Brief 1 |
Locate every line in the entries that contains the string "NewBodyOperationType" and copy each one. Case counts.

Source |
Reminder that other people exist - 14:33
It is a highly amusing presentation, he has been talking about many things we all know and recognise that his students seem to not understand or know about. He mentioned that the Comp Sci students he had the first year or so he ran the course no longer do the subject as they seem to think they do not need it, so all the students are marketing commerce students who do not live in Internet culture. Something that I am reminded of listening to this is that we often forget there are people dissimilar to ourselves out there. For example a somewhat elitist example I often have to remember is that most people in the population are not university educated, however living in Canberra and hanging out with people who generally are, and working at a university, I often forget that not everyone shares my background. Dr Dann is dealing with non Internet savvy people and trying to induct them, it is interesting to hear his experiences. Good talk.

Brief 2 |
Write what comes next in the passage about the talk on students outside Internet culture, starting after its final sentence.

Supplied data |
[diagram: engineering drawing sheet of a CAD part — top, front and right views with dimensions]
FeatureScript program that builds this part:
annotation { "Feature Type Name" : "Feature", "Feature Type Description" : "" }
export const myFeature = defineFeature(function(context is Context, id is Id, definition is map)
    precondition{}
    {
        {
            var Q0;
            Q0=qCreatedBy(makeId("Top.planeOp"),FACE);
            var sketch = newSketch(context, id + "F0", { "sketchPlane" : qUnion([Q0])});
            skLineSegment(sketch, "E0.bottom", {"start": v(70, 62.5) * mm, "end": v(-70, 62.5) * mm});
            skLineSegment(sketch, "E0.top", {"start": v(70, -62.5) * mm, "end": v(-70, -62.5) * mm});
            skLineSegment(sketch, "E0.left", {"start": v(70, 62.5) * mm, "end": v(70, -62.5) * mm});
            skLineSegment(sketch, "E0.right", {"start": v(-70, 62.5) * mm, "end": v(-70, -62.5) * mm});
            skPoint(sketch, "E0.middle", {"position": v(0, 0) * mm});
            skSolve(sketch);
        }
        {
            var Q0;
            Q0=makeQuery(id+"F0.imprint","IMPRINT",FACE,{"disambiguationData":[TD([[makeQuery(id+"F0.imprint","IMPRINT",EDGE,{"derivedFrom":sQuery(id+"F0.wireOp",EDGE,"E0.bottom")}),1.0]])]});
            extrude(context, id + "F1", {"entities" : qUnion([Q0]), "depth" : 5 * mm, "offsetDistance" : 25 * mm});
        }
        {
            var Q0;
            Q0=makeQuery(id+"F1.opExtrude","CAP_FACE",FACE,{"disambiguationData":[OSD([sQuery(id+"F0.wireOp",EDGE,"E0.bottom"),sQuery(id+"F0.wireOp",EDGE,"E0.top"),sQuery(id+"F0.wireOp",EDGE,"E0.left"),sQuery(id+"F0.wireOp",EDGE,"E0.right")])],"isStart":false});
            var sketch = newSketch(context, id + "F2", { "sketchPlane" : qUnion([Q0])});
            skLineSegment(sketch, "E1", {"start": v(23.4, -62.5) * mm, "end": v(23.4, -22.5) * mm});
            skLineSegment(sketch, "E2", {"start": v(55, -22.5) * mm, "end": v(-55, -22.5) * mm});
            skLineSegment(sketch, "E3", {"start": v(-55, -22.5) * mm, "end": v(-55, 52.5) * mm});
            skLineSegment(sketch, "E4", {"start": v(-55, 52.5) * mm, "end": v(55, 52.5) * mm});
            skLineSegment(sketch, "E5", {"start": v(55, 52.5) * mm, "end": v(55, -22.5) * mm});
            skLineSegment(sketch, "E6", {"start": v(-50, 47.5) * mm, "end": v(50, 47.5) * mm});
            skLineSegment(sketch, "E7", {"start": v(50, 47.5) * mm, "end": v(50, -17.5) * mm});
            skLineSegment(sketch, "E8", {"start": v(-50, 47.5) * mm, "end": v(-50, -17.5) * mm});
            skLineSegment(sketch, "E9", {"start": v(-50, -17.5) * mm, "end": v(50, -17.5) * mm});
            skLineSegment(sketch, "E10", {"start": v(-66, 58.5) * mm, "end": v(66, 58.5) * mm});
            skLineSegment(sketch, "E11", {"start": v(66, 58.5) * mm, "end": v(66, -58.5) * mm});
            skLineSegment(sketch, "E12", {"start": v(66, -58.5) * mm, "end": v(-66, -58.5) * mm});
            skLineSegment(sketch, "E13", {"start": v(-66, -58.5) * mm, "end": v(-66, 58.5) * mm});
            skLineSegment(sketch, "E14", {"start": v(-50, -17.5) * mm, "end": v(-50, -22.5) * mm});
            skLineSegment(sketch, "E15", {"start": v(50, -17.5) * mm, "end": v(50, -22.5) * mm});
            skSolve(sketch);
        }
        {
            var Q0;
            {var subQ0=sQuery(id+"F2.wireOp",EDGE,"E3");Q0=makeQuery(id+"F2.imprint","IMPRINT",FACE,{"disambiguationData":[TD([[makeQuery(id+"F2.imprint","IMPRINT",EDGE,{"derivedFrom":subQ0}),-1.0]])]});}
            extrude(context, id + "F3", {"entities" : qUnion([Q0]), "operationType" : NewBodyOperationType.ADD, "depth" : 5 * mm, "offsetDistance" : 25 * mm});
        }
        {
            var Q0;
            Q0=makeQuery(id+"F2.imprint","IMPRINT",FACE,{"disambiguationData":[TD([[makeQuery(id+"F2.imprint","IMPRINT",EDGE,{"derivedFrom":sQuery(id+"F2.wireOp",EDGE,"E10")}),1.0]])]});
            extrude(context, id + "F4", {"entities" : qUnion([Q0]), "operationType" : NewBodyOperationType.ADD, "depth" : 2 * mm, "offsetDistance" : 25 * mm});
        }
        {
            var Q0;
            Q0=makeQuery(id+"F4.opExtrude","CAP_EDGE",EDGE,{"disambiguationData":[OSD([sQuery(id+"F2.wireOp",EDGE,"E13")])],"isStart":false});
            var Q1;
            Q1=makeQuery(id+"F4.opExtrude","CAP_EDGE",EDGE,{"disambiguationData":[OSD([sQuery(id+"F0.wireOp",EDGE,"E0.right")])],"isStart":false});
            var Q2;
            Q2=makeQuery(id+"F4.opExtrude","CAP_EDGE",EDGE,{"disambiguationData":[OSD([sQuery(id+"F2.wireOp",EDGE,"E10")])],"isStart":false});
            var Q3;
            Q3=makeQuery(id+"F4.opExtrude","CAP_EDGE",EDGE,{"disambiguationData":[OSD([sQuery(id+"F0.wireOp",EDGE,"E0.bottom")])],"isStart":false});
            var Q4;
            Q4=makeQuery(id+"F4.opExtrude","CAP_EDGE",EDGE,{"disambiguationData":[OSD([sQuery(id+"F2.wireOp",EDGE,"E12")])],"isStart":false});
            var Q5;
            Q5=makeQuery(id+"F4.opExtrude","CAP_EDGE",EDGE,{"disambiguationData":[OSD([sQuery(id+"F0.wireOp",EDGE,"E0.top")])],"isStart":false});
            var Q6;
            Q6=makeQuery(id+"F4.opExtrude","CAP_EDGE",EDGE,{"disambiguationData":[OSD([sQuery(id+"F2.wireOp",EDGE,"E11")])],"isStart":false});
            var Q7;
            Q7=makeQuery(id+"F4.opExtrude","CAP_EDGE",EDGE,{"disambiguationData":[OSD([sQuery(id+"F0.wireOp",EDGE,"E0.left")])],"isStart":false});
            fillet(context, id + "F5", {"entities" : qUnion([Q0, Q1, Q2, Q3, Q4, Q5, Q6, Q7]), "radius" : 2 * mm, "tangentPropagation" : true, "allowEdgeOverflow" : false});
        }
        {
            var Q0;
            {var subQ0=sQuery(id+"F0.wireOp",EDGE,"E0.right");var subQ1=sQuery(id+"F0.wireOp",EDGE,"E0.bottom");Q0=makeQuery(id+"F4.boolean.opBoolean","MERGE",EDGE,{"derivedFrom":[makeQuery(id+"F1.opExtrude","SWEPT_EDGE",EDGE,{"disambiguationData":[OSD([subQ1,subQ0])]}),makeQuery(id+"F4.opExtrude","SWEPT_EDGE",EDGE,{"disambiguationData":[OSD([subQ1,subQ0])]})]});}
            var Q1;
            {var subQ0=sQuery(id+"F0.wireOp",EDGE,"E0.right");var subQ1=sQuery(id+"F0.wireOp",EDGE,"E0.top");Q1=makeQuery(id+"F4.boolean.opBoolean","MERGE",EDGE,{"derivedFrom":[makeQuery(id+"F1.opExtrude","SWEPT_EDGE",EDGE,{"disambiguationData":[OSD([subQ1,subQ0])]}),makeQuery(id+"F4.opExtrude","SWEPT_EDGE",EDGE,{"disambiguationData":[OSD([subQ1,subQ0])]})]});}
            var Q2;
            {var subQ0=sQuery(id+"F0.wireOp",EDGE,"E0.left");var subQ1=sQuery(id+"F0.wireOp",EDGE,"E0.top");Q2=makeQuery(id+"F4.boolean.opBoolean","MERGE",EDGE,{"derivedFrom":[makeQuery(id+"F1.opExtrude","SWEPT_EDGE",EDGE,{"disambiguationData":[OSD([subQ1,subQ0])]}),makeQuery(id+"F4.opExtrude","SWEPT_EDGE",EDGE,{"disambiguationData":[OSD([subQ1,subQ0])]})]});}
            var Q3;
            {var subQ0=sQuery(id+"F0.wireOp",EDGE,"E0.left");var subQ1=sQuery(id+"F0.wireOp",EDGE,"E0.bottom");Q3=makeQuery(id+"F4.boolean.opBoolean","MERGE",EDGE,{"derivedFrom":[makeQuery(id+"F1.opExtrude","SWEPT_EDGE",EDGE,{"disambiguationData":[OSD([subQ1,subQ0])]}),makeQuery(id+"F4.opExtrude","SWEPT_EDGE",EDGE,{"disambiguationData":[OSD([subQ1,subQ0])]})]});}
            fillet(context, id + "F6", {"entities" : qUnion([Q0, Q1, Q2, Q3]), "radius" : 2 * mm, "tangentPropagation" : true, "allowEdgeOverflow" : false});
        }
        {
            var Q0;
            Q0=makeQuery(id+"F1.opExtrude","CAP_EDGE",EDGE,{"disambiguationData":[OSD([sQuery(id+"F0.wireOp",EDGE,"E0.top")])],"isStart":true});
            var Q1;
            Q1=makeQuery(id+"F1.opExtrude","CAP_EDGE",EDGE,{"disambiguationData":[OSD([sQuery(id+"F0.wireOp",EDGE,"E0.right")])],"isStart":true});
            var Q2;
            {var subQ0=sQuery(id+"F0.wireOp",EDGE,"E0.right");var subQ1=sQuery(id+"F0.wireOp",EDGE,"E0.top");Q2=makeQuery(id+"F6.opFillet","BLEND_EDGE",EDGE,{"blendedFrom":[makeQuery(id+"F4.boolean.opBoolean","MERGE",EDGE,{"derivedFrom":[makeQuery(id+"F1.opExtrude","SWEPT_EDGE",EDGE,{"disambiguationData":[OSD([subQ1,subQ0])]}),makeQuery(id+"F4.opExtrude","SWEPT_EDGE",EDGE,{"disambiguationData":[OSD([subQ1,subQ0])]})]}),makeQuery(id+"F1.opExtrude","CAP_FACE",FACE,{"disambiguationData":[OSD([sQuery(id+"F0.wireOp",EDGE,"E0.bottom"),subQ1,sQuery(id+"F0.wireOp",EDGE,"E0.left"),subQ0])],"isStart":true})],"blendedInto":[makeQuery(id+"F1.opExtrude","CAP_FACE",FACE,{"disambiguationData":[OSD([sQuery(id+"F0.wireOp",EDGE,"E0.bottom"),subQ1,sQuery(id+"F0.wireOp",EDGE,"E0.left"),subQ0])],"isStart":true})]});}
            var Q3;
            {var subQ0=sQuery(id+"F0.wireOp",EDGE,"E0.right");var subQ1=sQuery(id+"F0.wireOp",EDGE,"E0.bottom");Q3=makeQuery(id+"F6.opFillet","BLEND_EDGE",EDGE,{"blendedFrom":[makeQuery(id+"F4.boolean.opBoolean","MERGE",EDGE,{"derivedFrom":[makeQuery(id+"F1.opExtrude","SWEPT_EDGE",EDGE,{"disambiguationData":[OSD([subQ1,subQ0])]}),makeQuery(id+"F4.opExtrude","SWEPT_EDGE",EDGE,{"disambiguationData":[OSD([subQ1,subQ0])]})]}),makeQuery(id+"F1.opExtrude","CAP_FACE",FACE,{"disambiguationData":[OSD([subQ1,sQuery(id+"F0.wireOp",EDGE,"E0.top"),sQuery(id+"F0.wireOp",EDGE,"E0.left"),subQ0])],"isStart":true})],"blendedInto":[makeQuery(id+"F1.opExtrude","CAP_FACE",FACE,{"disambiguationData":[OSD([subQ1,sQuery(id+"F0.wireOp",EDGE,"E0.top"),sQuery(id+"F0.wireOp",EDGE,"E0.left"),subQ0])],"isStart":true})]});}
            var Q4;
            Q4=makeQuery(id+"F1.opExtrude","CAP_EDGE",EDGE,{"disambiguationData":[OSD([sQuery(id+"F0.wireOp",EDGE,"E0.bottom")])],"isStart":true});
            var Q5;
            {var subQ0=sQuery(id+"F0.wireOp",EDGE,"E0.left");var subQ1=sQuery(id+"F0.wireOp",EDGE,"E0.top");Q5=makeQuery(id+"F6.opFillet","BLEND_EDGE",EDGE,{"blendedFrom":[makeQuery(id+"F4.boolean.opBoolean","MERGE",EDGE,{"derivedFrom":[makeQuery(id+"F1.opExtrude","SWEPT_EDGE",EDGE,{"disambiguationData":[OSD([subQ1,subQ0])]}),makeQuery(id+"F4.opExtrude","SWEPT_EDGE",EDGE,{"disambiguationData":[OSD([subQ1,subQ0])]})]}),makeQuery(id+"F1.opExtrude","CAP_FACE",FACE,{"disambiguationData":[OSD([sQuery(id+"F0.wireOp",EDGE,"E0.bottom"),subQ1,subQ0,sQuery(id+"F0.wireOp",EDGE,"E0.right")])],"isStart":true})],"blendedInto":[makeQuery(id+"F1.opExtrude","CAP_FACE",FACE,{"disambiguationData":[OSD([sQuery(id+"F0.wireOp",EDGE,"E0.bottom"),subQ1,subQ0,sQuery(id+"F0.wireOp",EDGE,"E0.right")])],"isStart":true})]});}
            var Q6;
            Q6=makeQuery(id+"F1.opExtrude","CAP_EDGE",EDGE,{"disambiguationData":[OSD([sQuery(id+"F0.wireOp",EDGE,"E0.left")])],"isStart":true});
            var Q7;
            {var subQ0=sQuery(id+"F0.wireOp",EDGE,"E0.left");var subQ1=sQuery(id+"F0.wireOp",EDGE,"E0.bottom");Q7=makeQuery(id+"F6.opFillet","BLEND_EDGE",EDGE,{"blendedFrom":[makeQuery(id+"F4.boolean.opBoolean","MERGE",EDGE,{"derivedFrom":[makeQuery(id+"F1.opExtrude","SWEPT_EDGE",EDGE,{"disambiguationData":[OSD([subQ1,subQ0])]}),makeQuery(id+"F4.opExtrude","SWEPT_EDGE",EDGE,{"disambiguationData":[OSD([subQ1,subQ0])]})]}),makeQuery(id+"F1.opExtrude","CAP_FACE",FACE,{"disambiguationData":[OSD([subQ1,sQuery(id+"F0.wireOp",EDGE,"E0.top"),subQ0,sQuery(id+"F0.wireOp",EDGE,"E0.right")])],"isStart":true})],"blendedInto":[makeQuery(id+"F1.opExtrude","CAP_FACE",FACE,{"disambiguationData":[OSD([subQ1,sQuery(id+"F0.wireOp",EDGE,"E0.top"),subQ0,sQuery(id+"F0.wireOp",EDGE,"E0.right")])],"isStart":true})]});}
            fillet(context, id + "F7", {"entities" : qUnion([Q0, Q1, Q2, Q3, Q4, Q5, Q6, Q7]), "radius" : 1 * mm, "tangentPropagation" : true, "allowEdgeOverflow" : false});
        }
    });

Exercise output 1 |
            extrude(context, id + "F3", {"entities" : qUnion([Q0]), "operationType" : NewBodyOperationType.ADD, "depth" : 5 * mm, "offsetDistance" : 25 * mm});
            extrude(context, id + "F4", {"entities" : qUnion([Q0]), "operationType" : NewBodyOperationType.ADD, "depth" : 2 * mm, "offsetDistance" : 25 * mm});

Exercise output 2 |
Getting deeper into the materials - 13:31
So the fact that people using the abbreviations on their badges is so prevalent today it had me wondering if there would be a cool way to obfuscate this a little bit (so I admit I like geek in jokes). Alas the symbols on the table are not the same abbreviations as found on the real periodic table so his is not quite as simple as I first hoped. My idea is if you select your list of elements to put on your badge and then could arrange them in such a way as to create materials or more complex things made up of the elements bonded in specific ways. For example water is H2O (two hydrogen molecules bonded to one oxygen molecule), so if you had a drop of water drawn on the bottom of your badge you are indicating your geek interests included H and O (you could even use it as a way to indicate you do H more than O if you want to be exact about this). The idea above falls apart a bit as the letters do not match the elements. However if you wanted to go ahead with this obfuscation you could simply use the elements in the same place on the table as those you select to try and choose various compounds then represent these compounds on your badge rather than the letters them selves. However no one would easily be able to work out what you mean now as they would need to know the chemical make up of the compounds you use, know where those elements are placed on the periodic table and then have memorised the geek periodic table to the extent they know what geek interests are in those positions. This is however a unconference that focuses on cool geeky online apps to some extent, you could fairly quickly extend the geek periodic table to enable translating from a selection of geek elements into a selection of real materials and have some symbol suggestions for the materials. People who want to use the obfuscation could use the tool (in both directions) to work out what is on a badge.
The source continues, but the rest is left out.